History-Aware Conversational Dense Retrieval
Fengran Mo, Chen Qu, Kelong Mao, Tianyu Zhu, Zhan Su, Kaiyu Huang, Jian-Yun Nie
TL;DR
HAConvDR tackles noise and shortcut history in conversational dense retrieval by combining context-denoised query reformulation with history-derived supervision signals in a three-stage pipeline. It first generates pseudo relevance judgments for historical turns, then reformulates the current query using relevant history, and finally trains a dense retriever with a history-aware contrastive loss that integrates pseudo positives and historical hard negatives. Across TopiOCQA and QReCC, HAConvDR yields significant gains over strong baselines, particularly in long, topic-switching sessions, demonstrating the value of explicit history filtering and supervision. The approach highlights practical benefits of leveraging historical passages as signals to improve retrieval effectiveness in real-world conversational search settings.
Abstract
Conversational search facilitates complex information retrieval by enabling multi-turn interactions between users and the system. Supporting such interactions requires a comprehensive understanding of the conversational inputs to formulate a good search query based on historical information.
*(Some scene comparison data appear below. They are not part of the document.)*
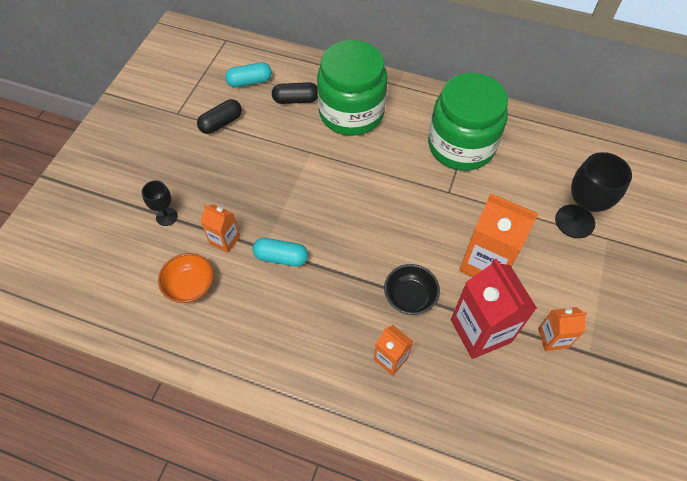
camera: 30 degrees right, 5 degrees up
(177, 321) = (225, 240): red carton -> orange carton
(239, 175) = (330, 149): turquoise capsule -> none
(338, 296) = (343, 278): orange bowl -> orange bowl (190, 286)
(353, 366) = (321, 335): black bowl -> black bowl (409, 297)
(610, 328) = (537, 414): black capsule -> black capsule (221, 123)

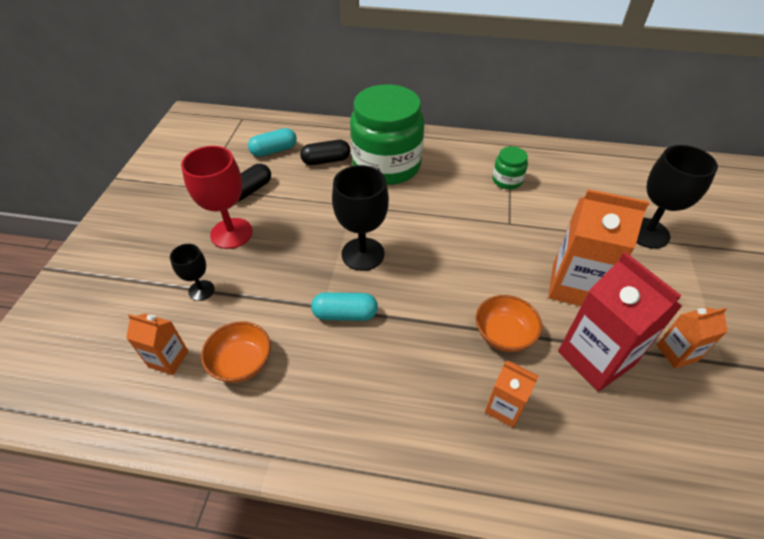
camera: 10 degrees left, 10 degrees down
(199, 165) = (231, 233): none -> red goblet
(225, 240) = (275, 305): orange carton -> orange carton (168, 359)
(308, 203) = (363, 254): none -> black goblet
(409, 297) = (504, 334): black bowl -> orange bowl
(461, 146) = (507, 180): green jar -> green jar, size x0.43

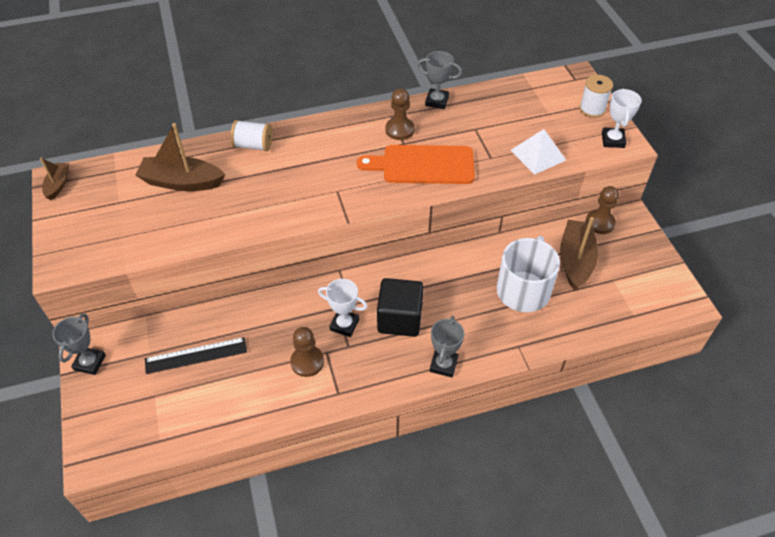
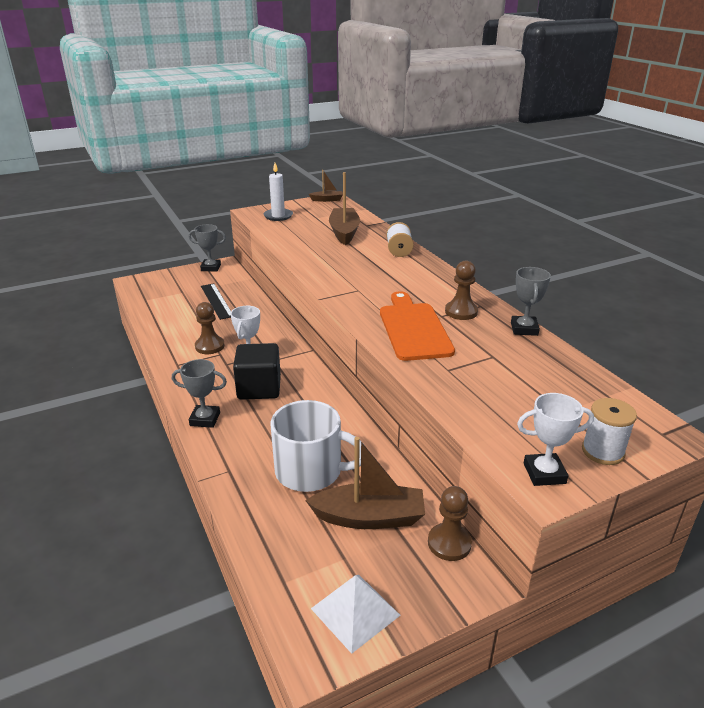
camera: 80 degrees right, 20 degrees down
(93, 240) = (278, 216): none -> white candle
(538, 155) = (472, 404): white pyramid -> white pyramid (355, 611)

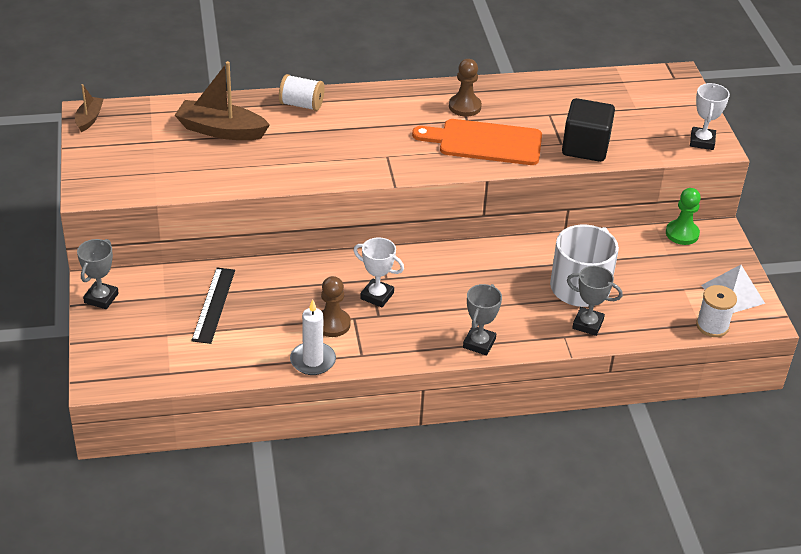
camera: 75 degrees left, 10 degrees up
(216, 301) = (214, 305): black ruler -> black ruler turned 75 degrees counterclockwise
(259, 388) = (438, 297): black cube -> black cube (585, 147)
(278, 216) = (124, 172): white candle -> white candle (313, 361)
(369, 517) = (645, 266): brown boat -> none
(449, 543) = (682, 234): brown pawn -> green pawn
(524, 329) = (511, 83): grey trophy -> grey trophy (587, 324)
(602, 451) = (686, 109): white spool -> white spool (712, 326)

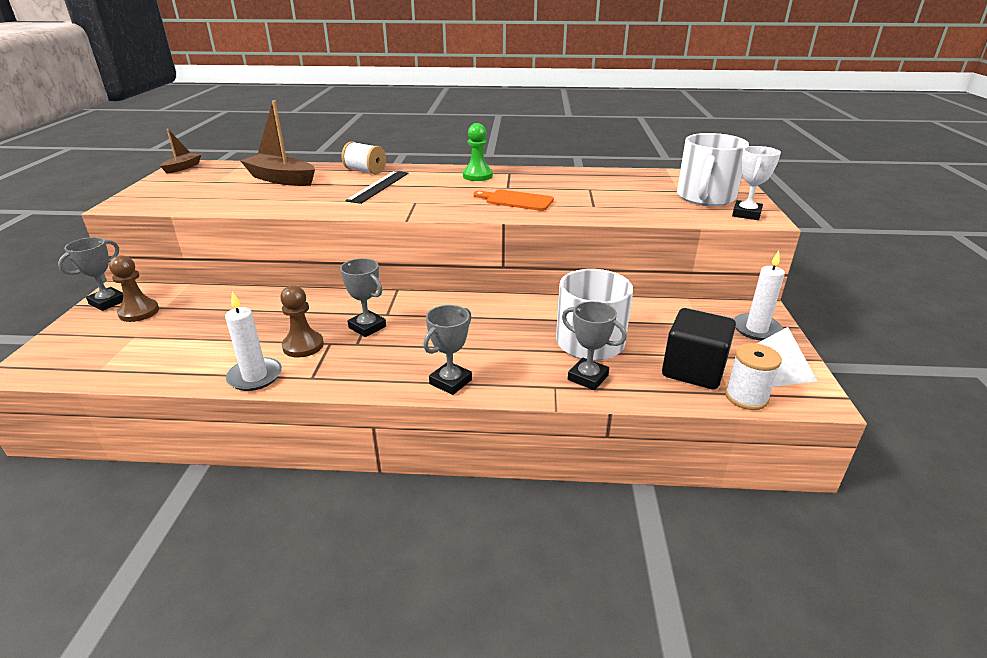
camera: 15 degrees right, 10 degrees down
(214, 305) = (202, 318): black ruler -> black ruler (379, 186)
(377, 296) = (367, 327): white trophy -> grey trophy
(465, 106) = (510, 180): brown pawn -> brown pawn (139, 312)
(485, 142) = (516, 200): orange cutting board -> orange cutting board, size x0.63
(585, 147) = (617, 210): black cube -> black cube (693, 370)
(662, 118) = (705, 197): none -> white mug
(682, 234) = (718, 308): green pawn -> green pawn (477, 176)
(716, 254) = (756, 329): none -> white candle

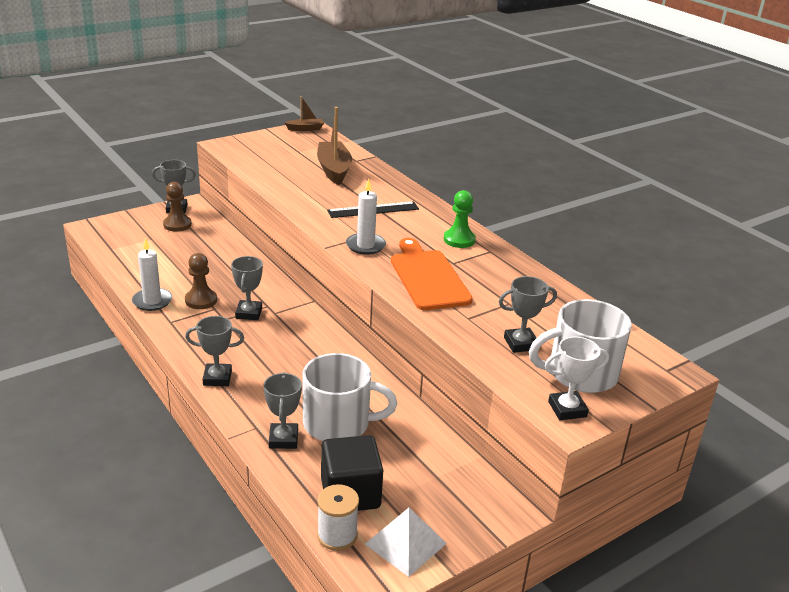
camera: 50 degrees right, 0 degrees up
(365, 171) = (397, 191): white spool -> none
(516, 200) = (427, 277): orange cutting board -> orange cutting board, size x1.59
(648, 201) = (520, 343): none -> grey trophy
(756, 329) = (467, 516): white candle -> white candle (365, 246)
In particular, the search query should include the relevant information from the previous conversation turns. However, current approaches for conversational dense retrieval primarily rely on fine-tuning a pre-trained ad-hoc retriever using the whole conversational search session, which can be lengthy and noisy. Moreover, existing approaches are limited by the amount of manual supervision signals in the existing datasets. To address the aforementioned issues, we propose a History-Aware Conversational Dense Retrieval (HAConvDR) system, which incorporates two ideas: context-denoised query reformulation and automatic mining of supervision signals based on the actual impact of historical turns. Experiments on two public conversational search datasets demonstrate the improved history modeling capability of HAConvDR, in particular for long conversations with topic shifts.